Constitucional esclarece omissões nas declarações de rendimentos de juízes

Gonçalo de Almeida Ribeiro esclarece que conta bancária que detém não tem de ser pública e Lino Ribeiro vai acrescentar dados à sua declaração

Helena Pereira

Helena Pereira

Editora de Política

Costa Andrade é o presidente do TC

Costa Andrade é o presidente do TC

Luís Barra

O Tribunal Constitucional (TC) prestou esta tarde esclarecimentos sobre as omissões das declarações de rendimentos de dois juízes do TC, noticiadas pela Sábado. O juiz Gonçalo de Almeida Ribeiro explica que não declarou nenhuma conta bancária porque o montante de que dispõe não justifica legalmente qualquer comunicação. Já Lino Ribeiro vai corrigir a sua declaração com os rendimentos auferidos enquanto magistrado de carreira, dados que não declarou por entender que esses rendimentos são públicos.

"O salário mínimo está fixado em 530 euros, pelo que a lei prevê a declaração de contas à ordem apenas de valor superior a 26.500 euros. Sucede que a única conta bancária de que sou titular é uma conta à ordem que fica aquém desse valor. Não há, pois, qualquer omissão irregular ou desrespeito pela lei na minha declaração.
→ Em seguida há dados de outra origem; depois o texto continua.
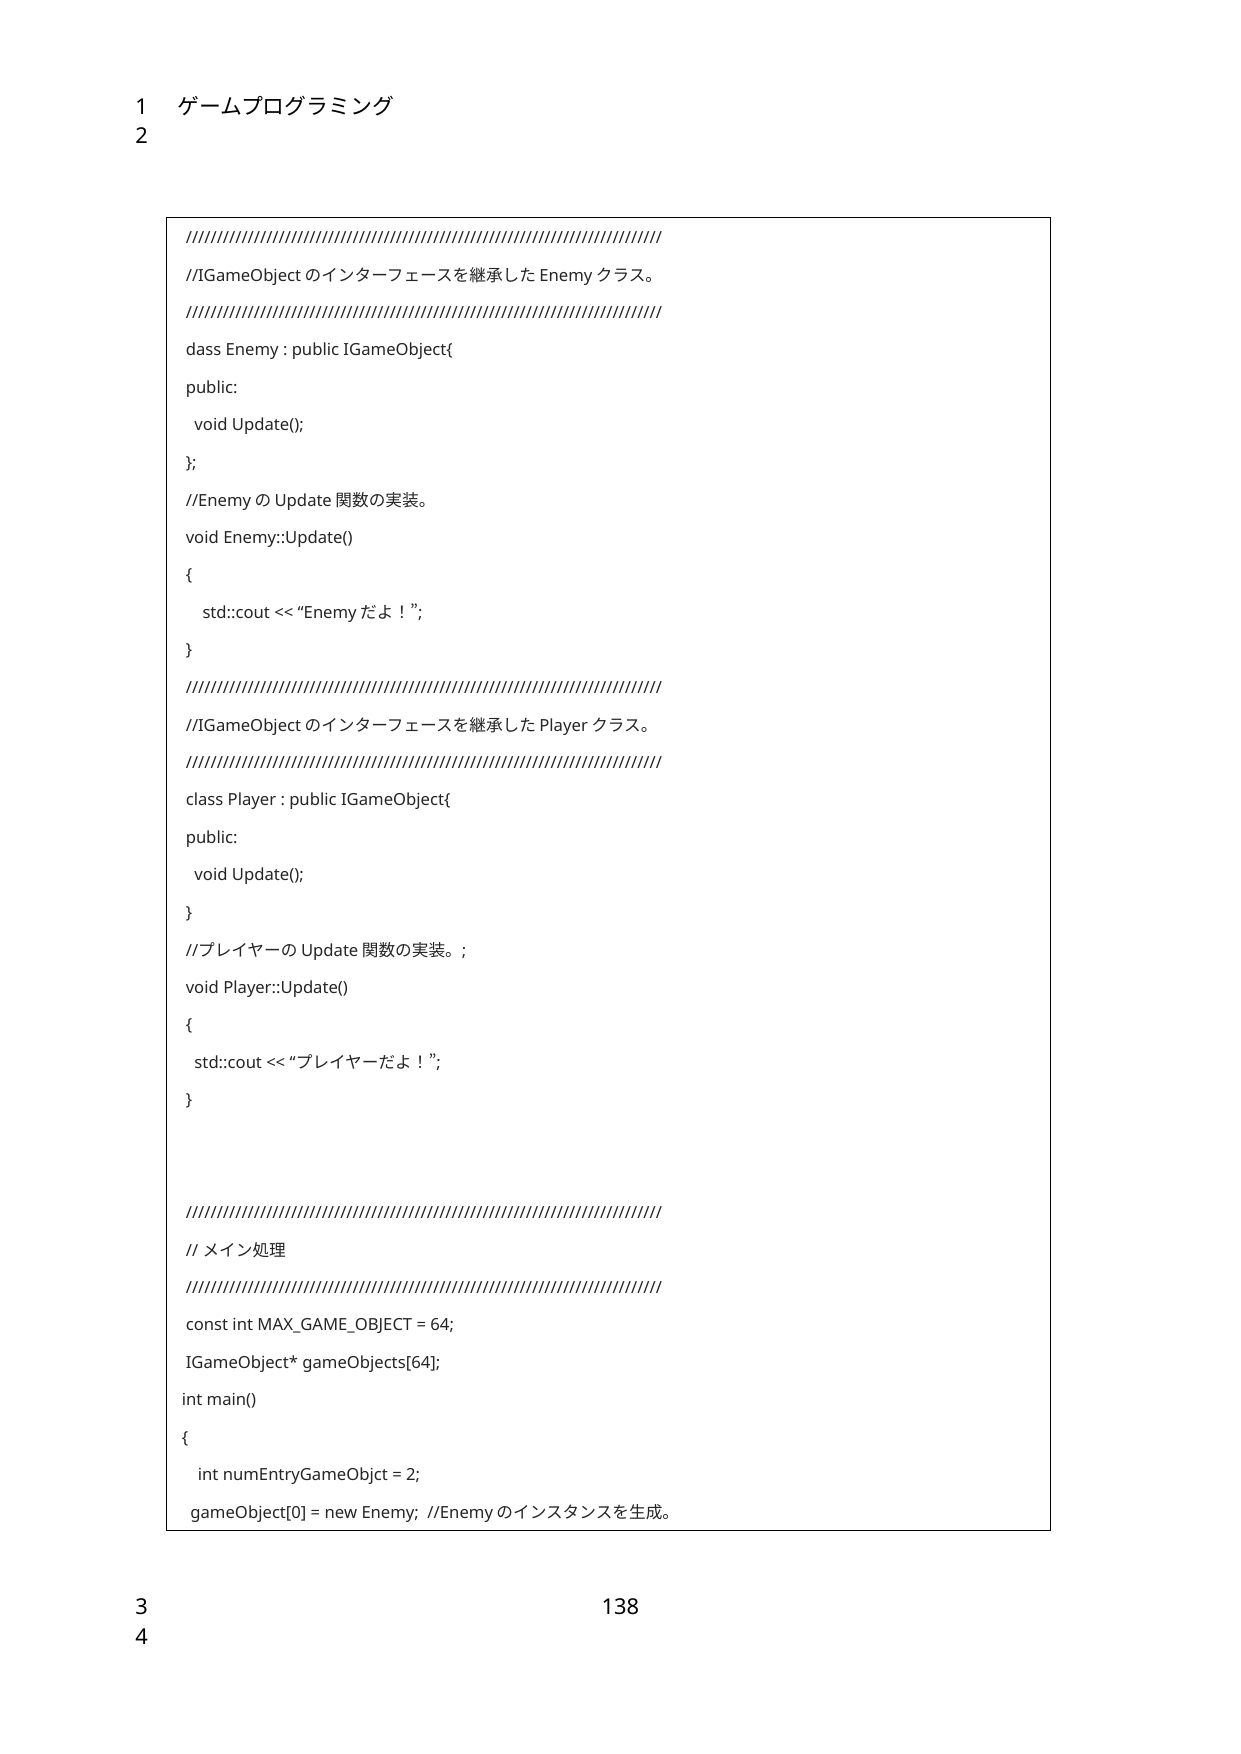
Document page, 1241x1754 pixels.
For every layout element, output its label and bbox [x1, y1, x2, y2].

Esta observa escrupulosamente todas as exigências legais", esclarece na nota do Constitucional Almeida Ribeiro.

Lino Ribeiro, por seu lado, explica que vai corrigir declaração. "Sendo magistrado de carreira, apenas aufiro, como rendimento do trabalho dependente, o vencimento de juiz, cujo montante é, para efeitos de transparência, público. Por esse motivo, não foi preenchido o campo correspondente, omissão que naturalmente será suprida".

Os dois juízes não quiseram anteriormente prestar quaisquer esclarecimentos à Sábado sobre as omissões detetadas.